- Born: November 3, 1938 Exeter, New Hampshire, U.S.
- Died: August 23, 2007 (aged 68) Durham, North Carolina, U.S.
- Education: University of New Hampshire University of California, Berkeley (PhD)
- Occupation: Historian
- Spouse: Ann Berry ​(m. 1961)​
- Children: 2

= John F. Richards =

American historian (1938–2007)

John F. Richards (November 3, 1938 – August 23, 2007) was a historian of South Asia and in particular of the Mughal Empire. He was professor of history at Duke University in North Carolina, and a recipient in 2007 of the Distinguished Contributions to Asian Studies Award. He participated in and encouraged a multi-disciplinary, multi-regional approach to studies.

== Life ==
John Richards was born on November 3, 1938, in Exeter, New Hampshire. His parents, Frank F. Richards and Ella Higgins Richards, subsequently had two more children.

Richards graduated from the University of New Hampshire as valedictorian in 1961 and on the same day he married his high school sweetheart, Ann Berry. The couple moved to California and, in 1968, to Madison when he received an appointment at the University of Wisconsin. He was awarded a PhD in history by the University of California, Berkeley, in 1970. His thesis, later published at Mughal Administration in Golconda (1975), was written under the direction of Thomas R. Metcalf.
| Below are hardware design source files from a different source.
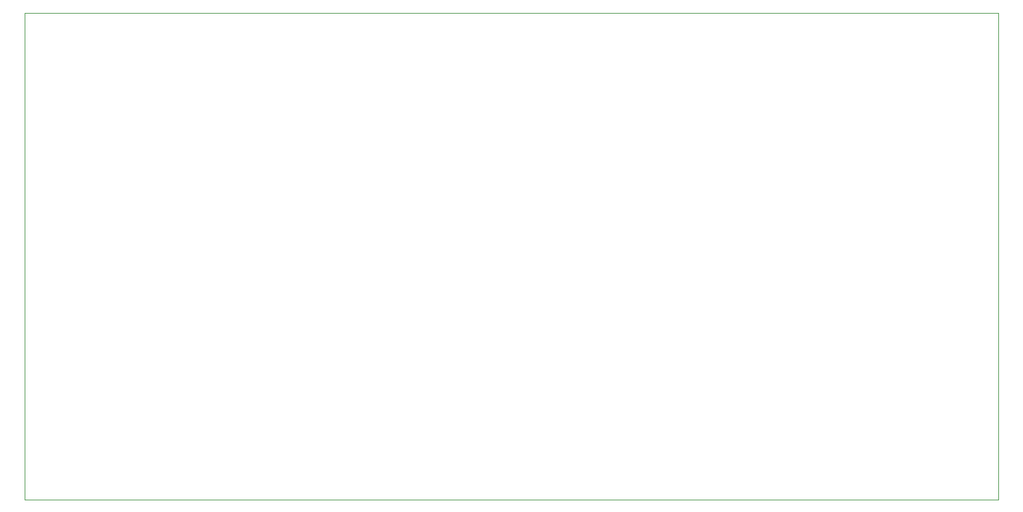
<source format=gbr>
%TF.GenerationSoftware,KiCad,Pcbnew,7.0.10*%
%TF.CreationDate,2024-02-09T16:37:34+11:00*%
%TF.ProjectId,CAN_DC_motor_driver,43414e5f-4443-45f6-9d6f-746f725f6472,0*%
%TF.SameCoordinates,Original*%
%TF.FileFunction,Profile,NP*%
%FSLAX46Y46*%
G04 Gerber Fmt 4.6, Leading zero omitted, Abs format (unit mm)*
G04 Created by KiCad (PCBNEW 7.0.10) date 2024-02-09 16:37:34*
%MOMM*%
%LPD*%
G01*
G04 APERTURE LIST*
%TA.AperFunction,Profile*%
%ADD10C,0.100000*%
%TD*%
G04 APERTURE END LIST*
D10*
X53340000Y-53340000D02*
X180340000Y-53340000D01*
X180340000Y-116840000D01*
X53340000Y-116840000D01*
X53340000Y-53340000D01*
M02*

</source>
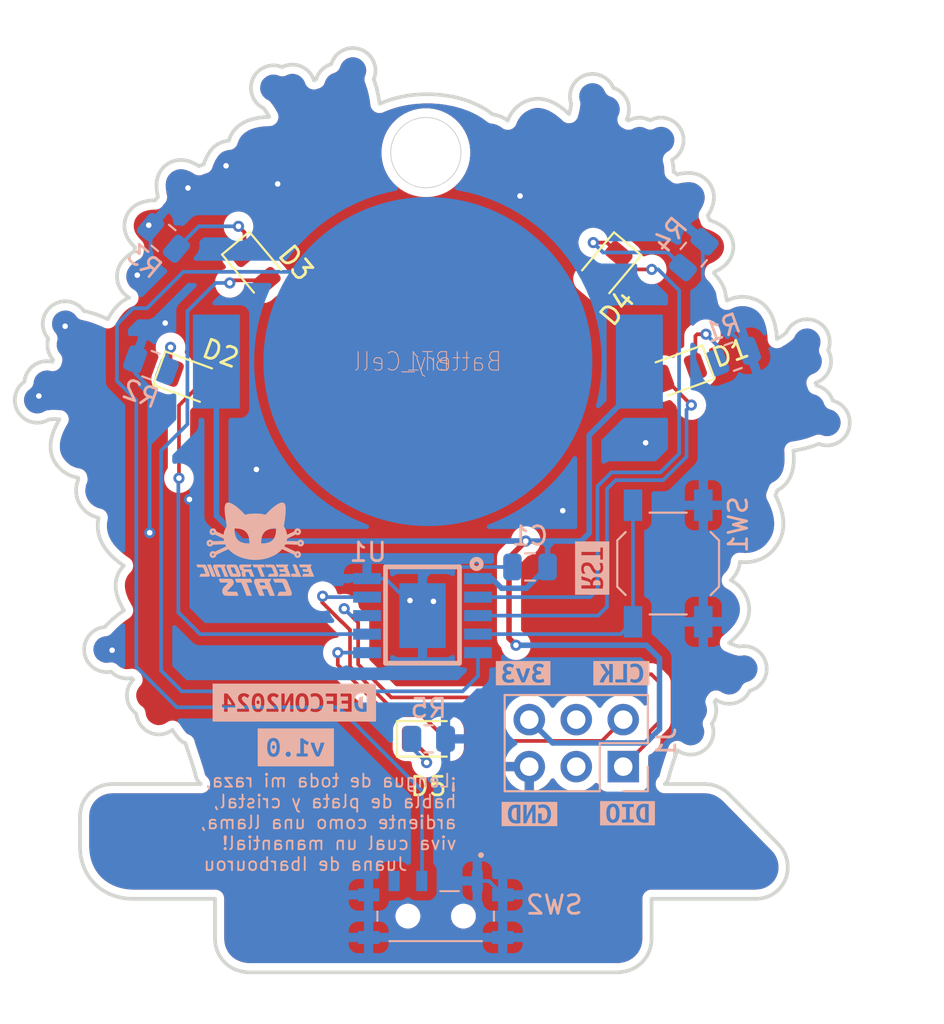
<source format=kicad_pcb>
(kicad_pcb
	(version 20241229)
	(generator "pcbnew")
	(generator_version "9.0")
	(general
		(thickness 1.6)
		(legacy_teardrops no)
	)
	(paper "A4")
	(layers
		(0 "F.Cu" signal)
		(2 "B.Cu" signal)
		(9 "F.Adhes" user "F.Adhesive")
		(11 "B.Adhes" user "B.Adhesive")
		(13 "F.Paste" user)
		(15 "B.Paste" user)
		(5 "F.SilkS" user "F.Silkscreen")
		(7 "B.SilkS" user "B.Silkscreen")
		(1 "F.Mask" user)
		(3 "B.Mask" user)
		(17 "Dwgs.User" user "User.Drawings")
		(19 "Cmts.User" user "User.Comments")
		(21 "Eco1.User" user "User.Eco1")
		(23 "Eco2.User" user "User.Eco2")
		(25 "Edge.Cuts" user)
		(27 "Margin" user)
		(31 "F.CrtYd" user "F.Courtyard")
		(29 "B.CrtYd" user "B.Courtyard")
		(35 "F.Fab" user)
		(33 "B.Fab" user)
		(39 "User.1" user)
		(41 "User.2" user)
		(43 "User.3" user)
		(45 "User.4" user)
		(47 "User.5" user)
		(49 "User.6" user)
		(51 "User.7" user)
		(53 "User.8" user)
		(55 "User.9" user)
	)
	(setup
		(pad_to_mask_clearance 0)
		(allow_soldermask_bridges_in_footprints no)
		(tenting front back)
		(pcbplotparams
			(layerselection 0x00000000_00000000_55555555_5755f5ff)
			(plot_on_all_layers_selection 0x00000000_00000000_00000000_00000000)
			(disableapertmacros no)
			(usegerberextensions no)
			(usegerberattributes yes)
			(usegerberadvancedattributes yes)
			(creategerberjobfile yes)
			(dashed_line_dash_ratio 12.000000)
			(dashed_line_gap_ratio 3.000000)
			(svgprecision 4)
			(plotframeref no)
			(mode 1)
			(useauxorigin no)
			(hpglpennumber 1)
			(hpglpenspeed 20)
			(hpglpendiameter 15.000000)
			(pdf_front_fp_property_popups yes)
			(pdf_back_fp_property_popups yes)
			(pdf_metadata yes)
			(pdf_single_document no)
			(dxfpolygonmode yes)
			(dxfimperialunits yes)
			(dxfusepcbnewfont yes)
			(psnegative no)
			(psa4output no)
			(plot_black_and_white yes)
			(sketchpadsonfab no)
			(plotpadnumbers no)
			(hidednponfab no)
			(sketchdnponfab yes)
			(crossoutdnponfab yes)
			(subtractmaskfromsilk no)
			(outputformat 1)
			(mirror no)
			(drillshape 1)
			(scaleselection 1)
			(outputdirectory "")
		)
	)
	(net 0 "")
	(net 1 "GND")
	(net 2 "+3.3V")
	(net 3 "/PA5")
	(net 4 "Net-(D1-K)")
	(net 5 "Net-(D2-K)")
	(net 6 "/PA7")
	(net 7 "Net-(D3-K)")
	(net 8 "/PA1")
	(net 9 "Net-(D4-K)")
	(net 10 "/PF0")
	(net 11 "Net-(D5-K)")
	(net 12 "/PA6")
	(net 13 "/SWCLK")
	(net 14 "unconnected-(J1-Pin_4-Pad4)")
	(net 15 "/SWDIO")
	(net 16 "unconnected-(J1-Pin_3-Pad3)")
	(net 17 "/NRST")
	(net 18 "unconnected-(SW2A-C-Pad3)")
	(net 19 "Net-(BT1--)")
	(footprint "LED_SMD:LED_0805_2012Metric" (layer "F.Cu") (at 69.64 44.89 -50))
	(footprint "LED_SMD:LED_0805_2012Metric" (layer "F.Cu") (at 78.97 70.39))
	(footprint "LED_SMD:LED_0805_2012Metric" (layer "F.Cu") (at 66.010963 50.930643 -20))
	(footprint "LED_SMD:LED_0805_2012Metric" (layer "F.Cu") (at 88.662614 44.921834 -130))
	(footprint "LED_SMD:LED_0805_2012Metric" (layer "F.Cu") (at 92.528441 50.603054 -160))
	(footprint "Resistor_SMD:R_0805_2012Metric" (layer "B.Cu") (at 78.9925 70.390001 180))
	(footprint "Villa:PY32F002AA15M" (layer "B.Cu") (at 78.660133 63.729996 180))
	(footprint "Resistor_SMD:R_0805_2012Metric" (layer "B.Cu") (at 64.66 43.32 -40))
	(footprint "kibuzzard-668588B5" (layer "B.Cu") (at 71.81 70.85 180))
	(footprint "kibuzzard-6685D235" (layer "B.Cu") (at 71.73 68.43 180))
	(footprint "Capacitor_SMD:C_0805_2012Metric" (layer "B.Cu") (at 84.47 61.1 180))
	(footprint "Villa:MSK12C02" (layer "B.Cu") (at 79.37 79.97 180))
	(footprint "Connector_PinHeader_2.54mm:PinHeader_2x03_P2.54mm_Vertical" (layer "B.Cu") (at 89.51 71.89 90))
	(footprint "Resistor_SMD:R_0805_2012Metric" (layer "B.Cu") (at 63.98 50.19 -20))
	(footprint "Button_Switch_SMD:SW_SPST_TL3342" (layer "B.Cu") (at 91.936917 60.91522 90))
	(footprint "Resistor_SMD:R_0805_2012Metric" (layer "B.Cu") (at 93.32 44.22 -130))
	(footprint "kibuzzard-6685884A" (layer "B.Cu") (at 87.83 61.16 90))
	(footprint "kibuzzard-66858661" (layer "B.Cu") (at 89.41 66.84 180))
	(footprint "kibuzzard-66857BF8" (layer "B.Cu") (at 84.44 74.45 180))
	(footprint "kibuzzard-66857C28" (layer "B.Cu") (at 84.1 66.84 180))
	(footprint "Aesthetics:electronic_cats_logo_4x3" (layer "B.Cu") (at 69.62 60.14 180))
	(footprint "Villa:BAT-HLD-001" (layer "B.Cu") (at 78.95 50 180))
	(footprint "Resistor_SMD:R_0805_2012Metric" (layer "B.Cu") (at 95.45253 49.732093 -160))
	(footprint "kibuzzard-66858654" (layer "B.Cu") (at 89.74 74.41 180))
	(gr_curve
		(pts
			(xy 95.244549 73.393443) (xy 94.881617 73.030466) (xy 94.40187 72.830557) (xy 93.893666 72.830557)
		)
		(stroke
			(width 0.2)
			(type default)
		)
		(layer "Edge.Cuts")
		(uuid "002a042e-26d8-4f75-8170-0f535192b8a9")
	)
	(gr_curve
		(pts
			(xy 90.392297 36.820022) (xy 90.179453 36.820022) (xy 89.975295 36.875745) (xy 89.797174 36.975769)
		)
		(stroke
			(width 0.2)
			(type default)
		)
		(layer "Edge.Cuts")
		(uuid "002b0d2d-8c60-41b0-bf25-7d3b50530c23")
	)
	(gr_curve
		(pts
			(xy 95.596755 61.984149) (xy 95.511346 61.92112) (xy 95.421366 61.865854) (xy 95.327282 61.818812)
		)
		(stroke
			(width 0.2)
			(type default)
		)
		(layer "Edge.Cuts")
		(uuid "00363430-eb39-4492-9fa2-ba5395a98b0d")
	)
	(gr_curve
		(pts
			(xy 64.211957 41.285032) (xy 63.815511 41.289599) (xy 63.490324 41.365417) (xy 63.218108 41.515224)
		)
		(stroke
			(width 0.2)
			(type default)
		)
		(layer "Edge.Cuts")
		(uuid "008aecb5-5163-4d83-aa1a-6f17737ab976")
	)
	(gr_curve
		(pts
			(xy 98.403493 77.323257) (xy 98.403493 76.865053) (xy 98.218526 76.414699) (xy 97.896271 76.087939)
		)
		(stroke
			(width 0.2)
			(type default)
		)
		(layer "Edge.Cuts")
		(uuid "01b9d465-db1c-4375-a273-b7965519ac88")
	)
	(gr_curve
		(pts
			(xy 86.579951 36.622255) (xy 86.003555 36.073265) (xy 85.436754 35.795571) (xy 84.890042 35.795571)
		)
		(stroke
			(width 0.2)
			(type default)
		)
		(layer "Edge.Cuts")
		(uuid "0233d8d1-49a4-4896-90d5-d1ab8d99b6ce")
	)
	(gr_curve
		(pts
			(xy 72.733662 34.657395) (xy 72.534075 34.229438) (xy 72.10018 33.952658) (xy 71.627458 33.952658)
		)
		(stroke
			(width 0.2)
			(type default)
		)
		(layer "Edge.Cuts")
		(uuid "03674536-46e4-4231-924c-ca690b9c31c9")
	)
	(gr_curve
		(pts
			(xy 95.720985 61.233738) (xy 95.773053 61.101742) (xy 95.804571 60.964722) (xy 95.815989 60.826331)
		)
		(stroke
			(width 0.2)
			(type default)
		)
		(layer "Edge.Cuts")
		(uuid "06ed2d20-00de-4b1a-b47f-8cc0f506cd81")
	)
	(gr_curve
		(pts
			(xy 63.666618 69.899295) (xy 63.878091 70.060977) (xy 64.141169 70.15004) (xy 64.407441 70.15004)
		)
		(stroke
			(width 0.2)
			(type default)
		)
		(layer "Edge.Cuts")
		(uuid "073cf1f0-c937-41ff-a2f3-f586180a37be")
	)
	(gr_curve
		(pts
			(xy 95.798627 65.402329) (xy 95.696319 65.381778) (xy 95.50358 65.330167) (xy 95.231827 65.201826)
		)
		(stroke
			(width 0.2)
			(type default)
		)
		(layer "Edge.Cuts")
		(uuid "07973e0e-79e8-4325-ac4b-1bb37d0428ce")
	)
	(gr_curve
		(pts
			(xy 63.027193 67.186763) (xy 62.992938 67.221932) (xy 62.960512 67.259385) (xy 62.930372 67.29912)
		)
		(stroke
			(width 0.2)
			(type default)
		)
		(layer "Edge.Cuts")
		(uuid "07b37bad-473e-40e8-a664-57542fd4cc82")
	)
	(gr_curve
		(pts
			(xy 65.757994 39.115555) (xy 65.704103 39.10916) (xy 65.649298 39.105508) (xy 65.595401 39.105508)
		)
		(stroke
			(width 0.2)
			(type default)
		)
		(layer "Edge.Cuts")
		(uuid "09247b9c-b062-49a3-b789-1419d7ef6651")
	)
	(gr_curve
		(pts
			(xy 58.47129 53.126724) (xy 58.533411 53.117589) (xy 58.628866 53.107997) (xy 58.759491 53.107997)
		)
		(stroke
			(width 0.2)
			(type default)
		)
		(layer "Edge.Cuts")
		(uuid "09d40ddc-aa33-4efc-971c-21f8f5470966")
	)
	(gr_curve
		(pts
			(xy 84.890042 35.795571) (xy 84.646606 35.795571) (xy 84.414126 35.850379) (xy 84.198549 35.95771)
		)
		(stroke
			(width 0.2)
			(type default)
		)
		(layer "Edge.Cuts")
		(uuid "0a97d3e5-24ab-4fcf-858a-32985c274dce")
	)
	(gr_curve
		(pts
			(xy 100.587924 49.390657) (xy 100.595685 49.370103) (xy 100.603457 49.349093) (xy 100.610304 49.328082)
		)
		(stroke
			(width 0.2)
			(type default)
		)
		(layer "Edge.Cuts")
		(uuid "0ac2b06d-21f2-4911-bf95-5947a075dea3")
	)
	(gr_curve
		(pts
			(xy 92.146601 39.100028) (xy 92.398261 38.959356) (xy 92.598767 38.73099) (xy 92.70016 38.448273)
		)
		(stroke
			(width 0.2)
			(type default)
		)
		(layer "Edge.Cuts")
		(uuid "0bea769b-355d-452e-b536-78ae966af2ae")
	)
	(gr_curve
		(pts
			(xy 96.529856 46.598196) (xy 96.345791 46.533338) (xy 96.152595 46.500455) (xy 95.955289 46.500455)
		)
		(stroke
			(width 0.2)
			(type default)
		)
		(layer "Edge.Cuts")
		(uuid "0cb403d3-ddce-4937-924f-89810e884b83")
	)
	(gr_curve
		(pts
			(xy 93.144107 39.810246) (xy 93.108938 39.808876) (xy 93.074226 39.807962) (xy 93.039514 39.807962)
		)
		(stroke
			(width 0.2)
			(type default)
		)
		(layer "Edge.Cuts")
		(uuid "0e7a8dec-c084-4752-9fcb-45167e8474d3")
	)
	(gr_curve
		(pts
			(xy 100.834557 52.110495) (xy 100.815374 52.051121) (xy 100.791168 51.993115) (xy 100.762846 51.93648)
		)
		(stroke
			(width 0.2)
			(type default)
		)
		(layer "Edge.Cuts")
		(uuid "0e8570df-49a9-4d10-a7bc-cea8277a7f77")
	)
	(gr_curve
		(pts
			(xy 60.143179 76.185557) (xy 60.143179 76.993312) (xy 60.432428 77.722258) (xy 60.95767 78.238041)
		)
		(stroke
			(width 0.2)
			(type default)
		)
		(layer "Edge.Cuts")
		(uuid "0e984906-d11e-4a71-b81b-2a279218ed12")
	)
	(gr_curve
		(pts
			(xy 62.94407 67.101811) (xy 62.970101 67.131042) (xy 62.997967 67.15936) (xy 63.027193 67.186763)
		)
		(stroke
			(width 0.2)
			(type default)
		)
		(layer "Edge.Cuts")
		(uuid "1119eb22-97b0-49e6-bded-e081b775d47a")
	)
	(gr_curve
		(pts
			(xy 94.398747 69.411066) (xy 94.570479 69.081307) (xy 94.576868 68.708613) (xy 94.44853 68.387986)
		)
		(stroke
			(width 0.2)
			(type default)
		)
		(layer "Edge.Cuts")
		(uuid "11a07380-3581-4c95-9451-de4d7a523b33")
	)
	(gr_curve
		(pts
			(xy 62.179958 62.743676) (xy 62.253492 62.964275) (xy 62.364932 63.198125) (xy 62.51657 63.447956)
		)
		(stroke
			(width 0.2)
			(type default)
		)
		(layer "Edge.Cuts")
		(uuid "1
... [427963 chars truncated]
</source>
This established him as "one of the leading historians of the Mughal Empire in the United States", according to David Gilmartin, and he went on to write a volume of The New Cambridge History of India titled The Mughal Empire (1993).

Other works by Richards on the Mughal period include The Imperial Monetary System of Mughal India (1987) and Kingship and Authority in South Asia (1998). The impact of the Mughal empire on world events caused him to consider the Mughals to be an "early modern" empire, rather than the medieval one that most commentators believed it to be. It was this belief that led him into studies of world trade and state finances, as well as early modern world environmental history. In 2003, he published The Unending Frontier: Environmental History of the Early Modern World (2003).

Richards had worked at Duke University since 1977. He was heavily involved with administration of the Council of American Overseas Research Centers and in reforming the troubled American Institute of Pakistan Studies. He was also in the vanguard of establishing the American Institute of Afghanistan Studies, the first meeting of which took place at Duke University in 2003 and of which he was the founding president.

Richards died of cancer at home in Durham, North Carolina, on August 23, 2007, days before he was due to retire. He had two children.

A festschrift titled Expanding Frontiers in South Asian and World History: Essays in Honour of John F. Richards was published in 2013, edited by Richard M. Eaton, Munis D. Faruqui, Gilmartin and Sunil Kumar.

In 2011, the American Historical Association inaugurated a prize named in his honor. This is awarded for the best book on South Asian history published during each year.